* _WHAT THE TASK REQUIRES_
Copy the text from the beginning of the records through the line containing "dengan sebutan Sertifikat Mencari Tanah.", word for word and with both ends included. Leave out the pictures.

-- DATASET ENTRIES follows --

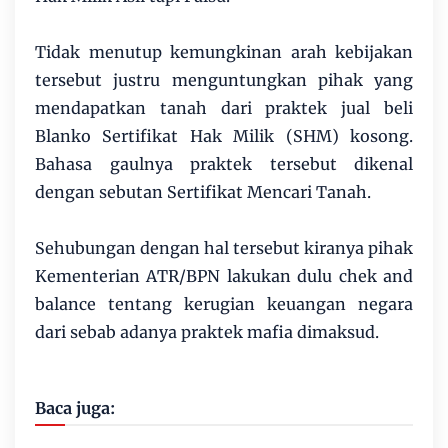
Tidak menutup kemungkinan arah kebijakan
tersebut justru menguntungkan pihak yang
mendapatkan tanah dari praktek jual beli
Blanko Sertifikat Hak Milik (SHM) kosong.
Bahasa gaulnya praktek tersebut dikenal
dengan sebutan Sertifikat Mencari Tanah.
Sehubungan dengan hal tersebut kiranya pihak
Kementerian ATR/BPN lakukan dulu chek and
balance tentang kerugian keuangan negara
dari sebab adanya praktek mafia dimaksud.
Baca juga:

-- DATASET ENTRIES concluded --

* _SOLUTION TO THIS EXERCISE_
Tidak menutup kemungkinan arah kebijakan
tersebut justru menguntungkan pihak yang
mendapatkan tanah dari praktek jual beli
Blanko Sertifikat Hak Milik (SHM) kosong.
Bahasa gaulnya praktek tersebut dikenal
dengan sebutan Sertifikat Mencari Tanah.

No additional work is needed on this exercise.